Does anyone ever use hierarchical models for the lengthscales phi? Surprisingly, it can be a lot faster if Stan can find the right priors than trying to fight against inconsistent priors. Also, 100 is a huge scale in log space, whhen you exp() transform the normal(150, 100) back to positive-constrained it implies exp(-200) to exp(200) as a 95% interval, which is ridiculously large.

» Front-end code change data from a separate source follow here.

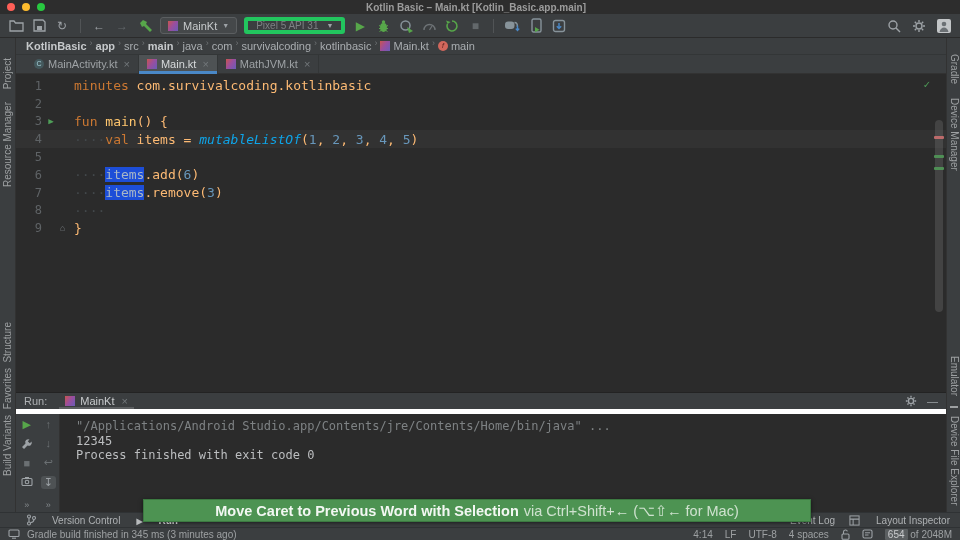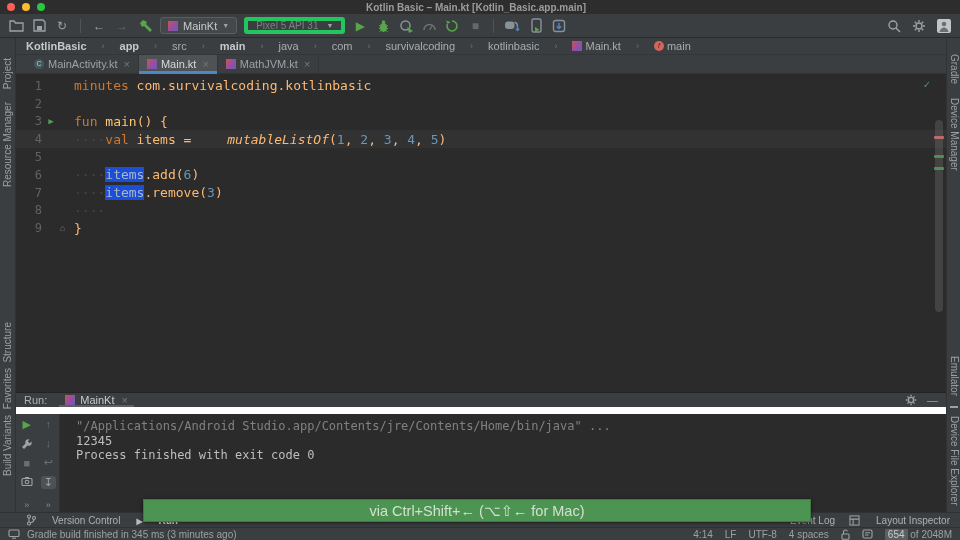--- a/index.html
+++ b/index.html
@@ -36,7 +36,7 @@
   .center { flex:1; display:flex; flex-direction:column; min-width:0; }
 
   
-  .breadcrumb-bar { height:17px; background:#3b3e40; border-bottom:1px solid #333637; display:flex; align-items:center; padding:0 8px; font-size:11px;gap:12px; }
+  .breadcrumb-bar { height:17px; background:#3b3e40; border-bottom:1px solid #333637; display:flex; padding:0 8px; font-size:11px; }
   .crumb { display:flex; align-items:center; gap:3px; padding:0 2px; color:#a9adb0; }
   .crumb.bold { font-weight:bold; color:#c6c9cb; }
   .crumb-sep { color:#6f7375; font-size:9px; margin:0 1px; }

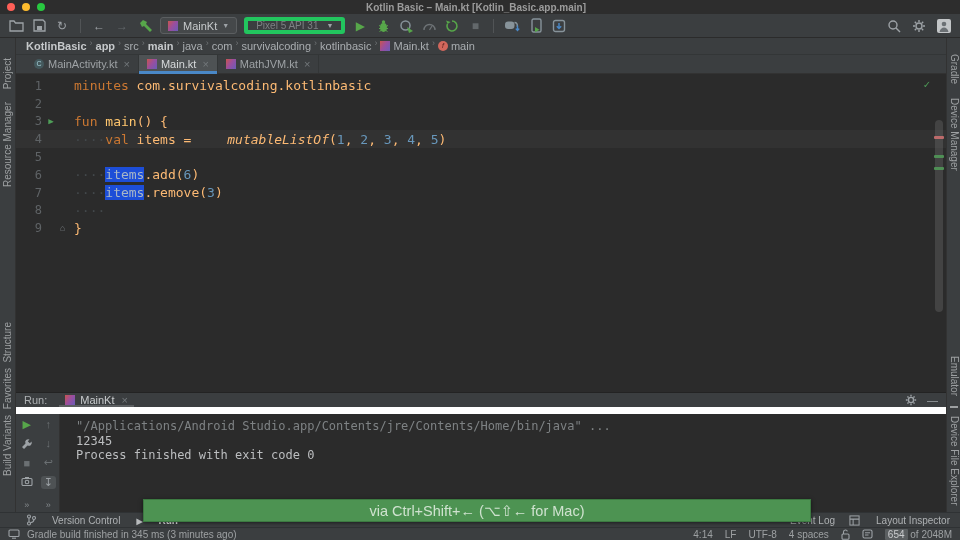--- a/index.html
+++ b/index.html
@@ -64,7 +64,7 @@
   .tk.kw { color:#CC7832; }
   .tk.pl { color:#fdba74; }
   .tk.fn { color:#FFC66D; }
-  .tk.it { color:#fdba74; font-style:italic;margin-left:28px; }
+  .tk.it { color:#0ea5e9; font-style:italic; }
   .tk.nm { color:#6897BB; }
   .tk.ws { color:#43484b; }
   .tk.hl { color:#A9B7C6; background:#1d4ed8; }

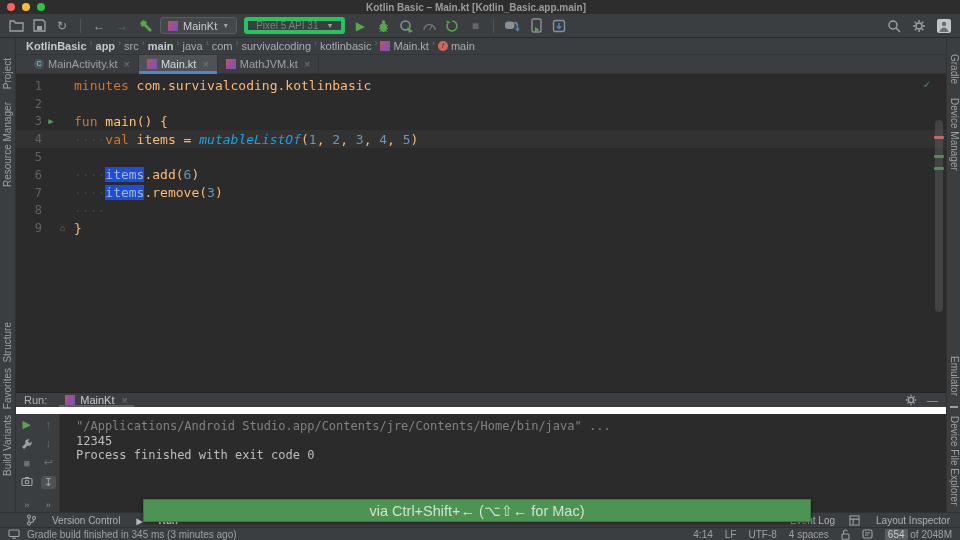--- a/index.html
+++ b/index.html
@@ -77,7 +77,7 @@
 
   
   .run-panel { height:120px; flex:none; display:flex; flex-direction:column; border-top:1px solid #232323; }
-  .run-header { height:21px; flex:none; background:#3b3e40; border-bottom:7px solid #ffffff; display:flex; align-items:center; padding:0 8px; font-size:11px; color:#aeb1b3; }
+  .run-header { height:21px; flex:none; background:#3b3e40; border-bottom:5px solid #ffffff; display:flex; align-items:center; padding:0 8px; font-size:11px; color:#aeb1b3; }
   .run-title { margin-right:12px; }
   .run-tab { display:flex; align-items:center; gap:5px; padding:0 6px; height:100%; position:relative; color:#c8cbcd; }
   .run-tab::after { content:''; position:absolute; left:0; right:0; bottom:0; height:2px; background:#5c5f61; }

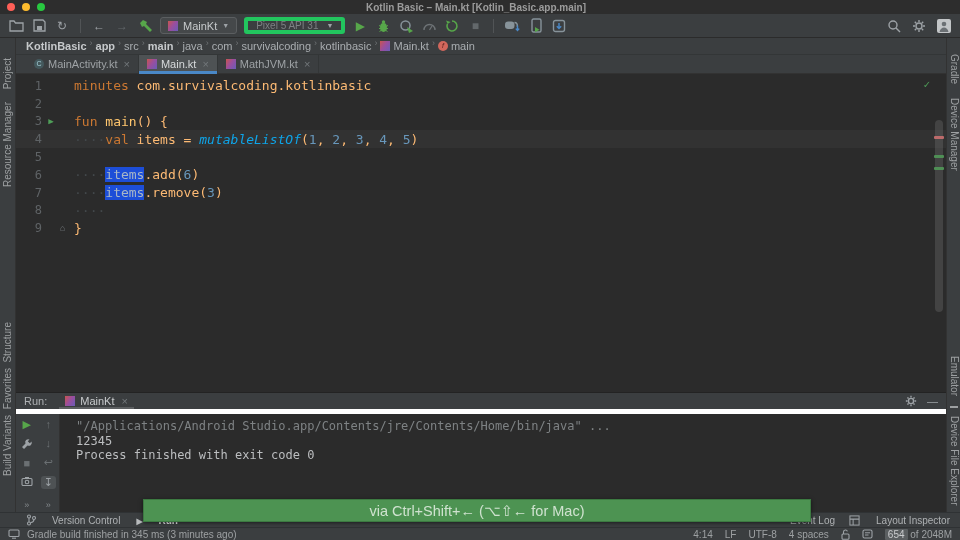--- a/index.html
+++ b/index.html
@@ -438,6 +438,7 @@
   </div>
 
   <div class="banner">
+    <b>Move Caret to Previous Word with Selection</b>
     <span>via Ctrl+Shift+← (⌥⇧← for Mac)</span>
   </div>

You may have meant log(100) there, but even that’s a rather fat prior.
For speed you want to vectorize,
Y ~ multi_normal(betafix[1] + betafix[2] * X + alpha + X * beta, H);
That invokes the solver for H only once.
You also want to vectorize alpha and beta sampling statements, but the multi-normal will probably dominate.
I like to think of HMC more as a precision Japanese carpentry tool than a sledgehammer; your analogies may vary :-)
Thanks a lot for your suggestions. The code is significantly faster now, and selecting more reasonable priors based on some of the literature mentioned above is producing much more stable results. One more quick question: The manual has a good example about how to sample from the joint distribution (y_new, y_obs) for new locations, x’s. However, is there a simple way to simulate new values of the observed y (y_obs) using the posterior draws from the model? Perhaps in the generated quantities block rather than augmenting the dependent variable vector Y with unknown values?
And yes, the carpentry tool is probably a more accurate analogy!
Thanks again, Bob. Below is the code if any one else is interested.
generated quantities {
vector [L] y_new [T];
matrix[L,L] H_samp;
vector[L] mus_samp[T];
for (i in 1:T){
mus_samp[i] = (betafix[1] + alpha[i]) + X[i]*betafix[2];
}
for (i in 1:(L-1)) {
for (j in (i+1):L) {
H_samp[i,j] = sigma2 * exp(-d[i,j]*rho);
H_samp[j,i] = H_samp[i,j];
}
}
for (k in 1:L) {
H_samp[k, k] = sigma2 + tau2;
}
for (i in 1:T){
y_new[i] = multi_normal_rng(mus_samp[i], H_samp);
}
}